- [Short exercise]
Reproduce the text lines of every entry below word for word, leaving out the pictures.

Extracted data entries:
-*-*-

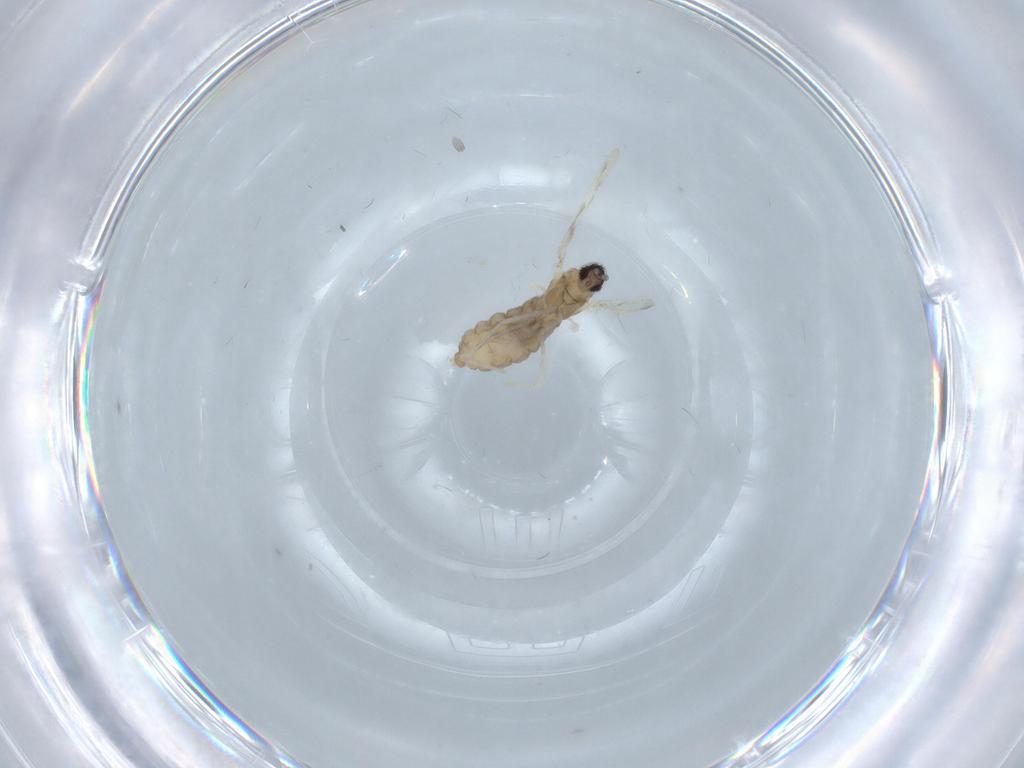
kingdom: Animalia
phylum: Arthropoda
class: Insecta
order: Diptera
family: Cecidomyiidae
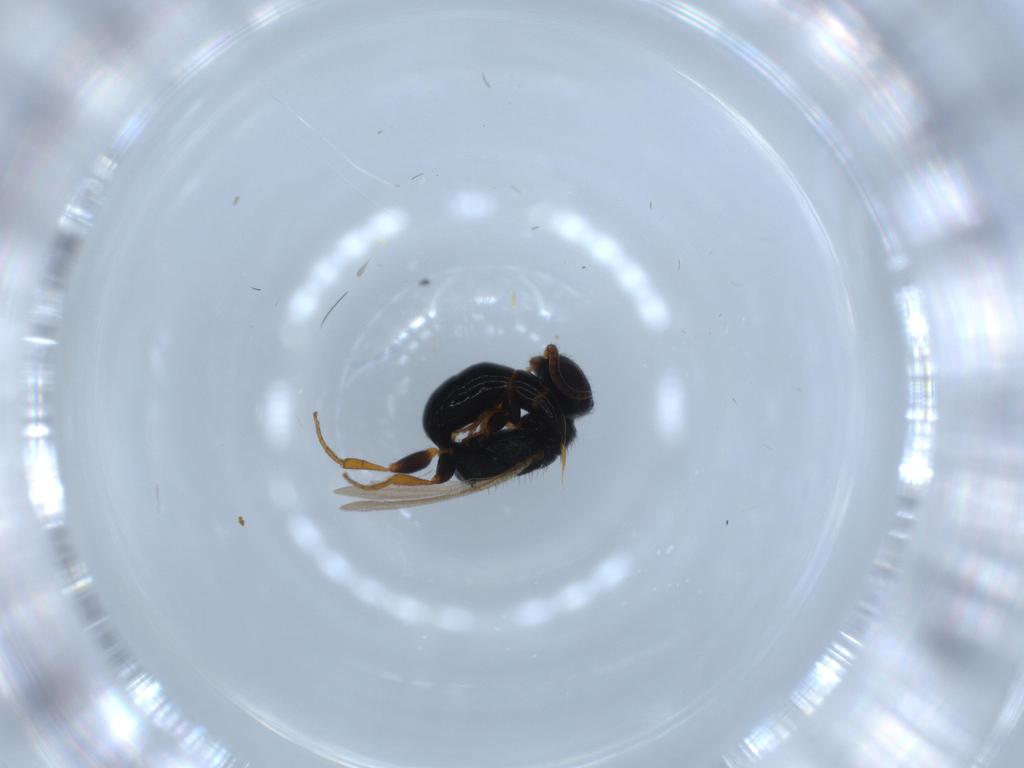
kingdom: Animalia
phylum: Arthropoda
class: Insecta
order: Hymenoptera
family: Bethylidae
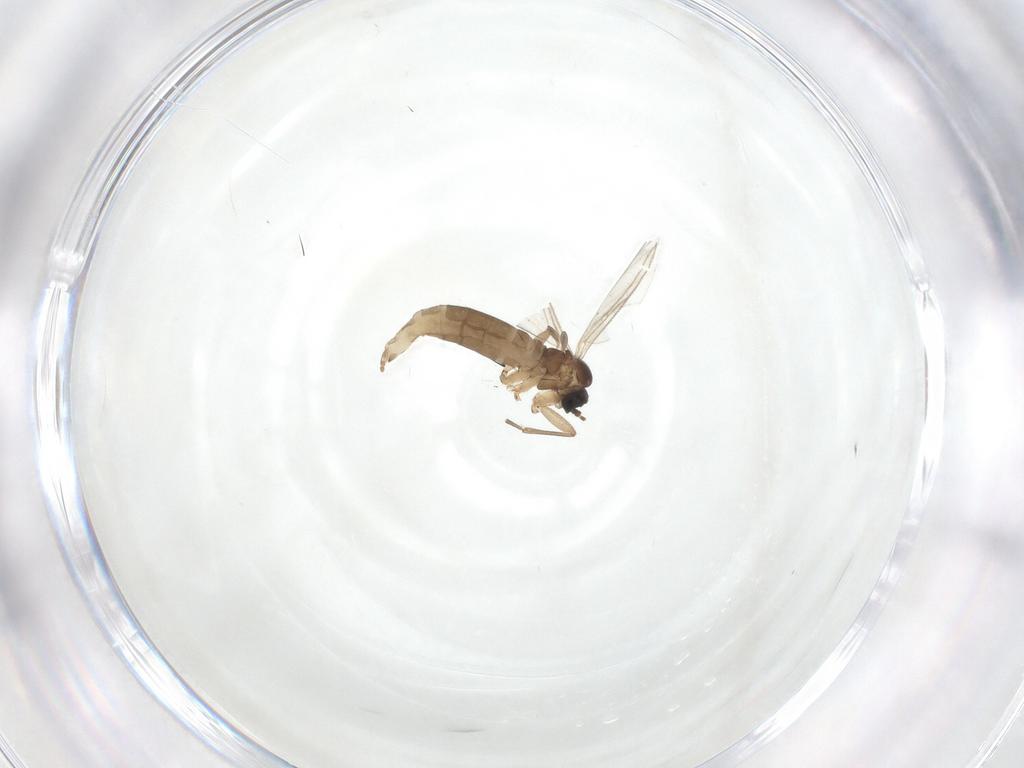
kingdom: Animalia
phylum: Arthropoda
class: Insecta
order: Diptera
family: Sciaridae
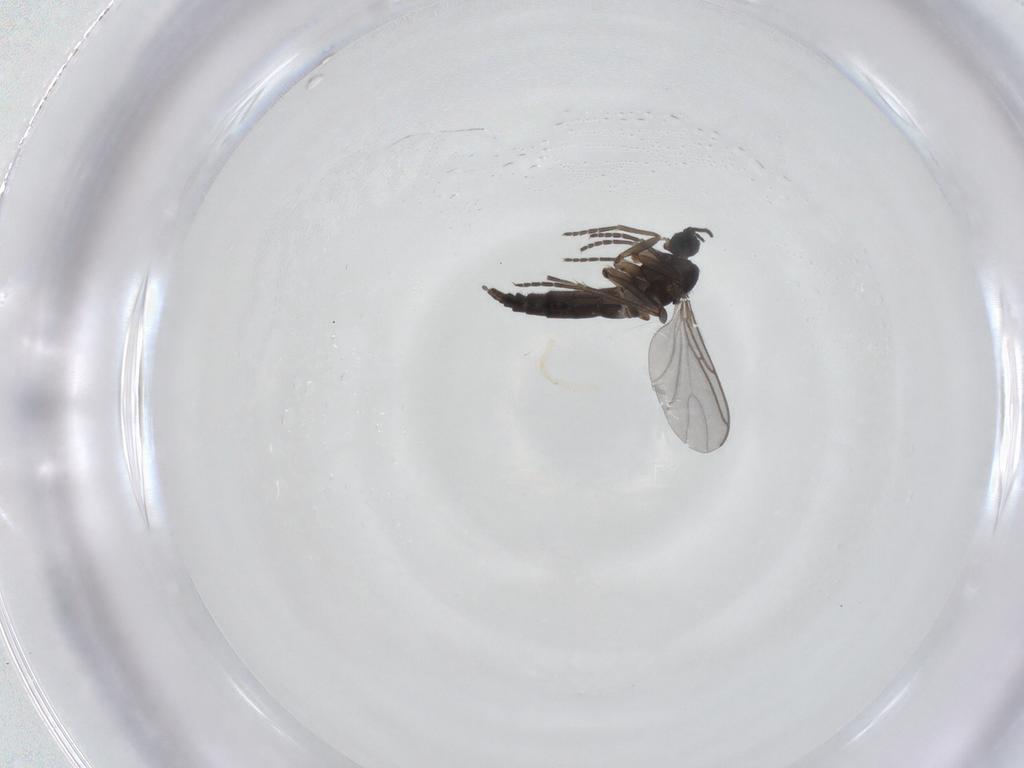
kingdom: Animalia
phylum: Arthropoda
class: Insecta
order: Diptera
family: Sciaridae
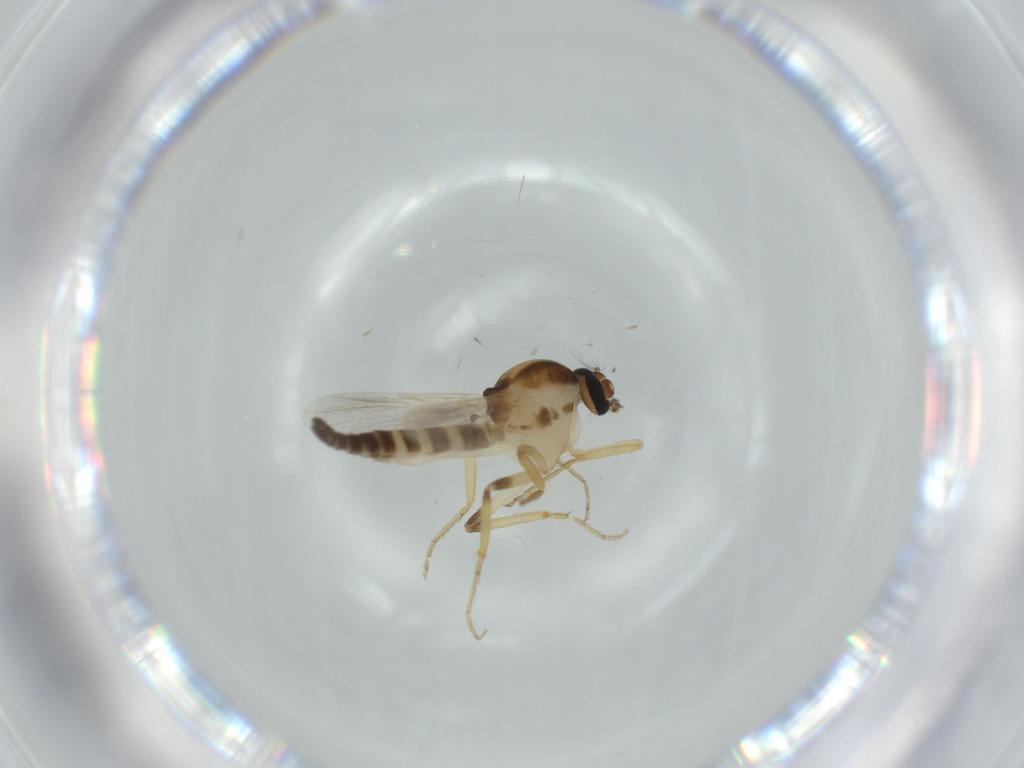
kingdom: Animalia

-*-*-

- [Answer to this exercise]
kingdom: Animalia
phylum: Arthropoda
class: Insecta
order: Diptera
family: Cecidomyiidae
kingdom: Animalia
phylum: Arthropoda
class: Insecta
order: Hymenoptera
family: Bethylidae
kingdom: Animalia
phylum: Arthropoda
class: Insecta
order: Diptera
family: Sciaridae
kingdom: Animalia
phylum: Arthropoda
class: Insecta
order: Diptera
family: Sciaridae
kingdom: Animalia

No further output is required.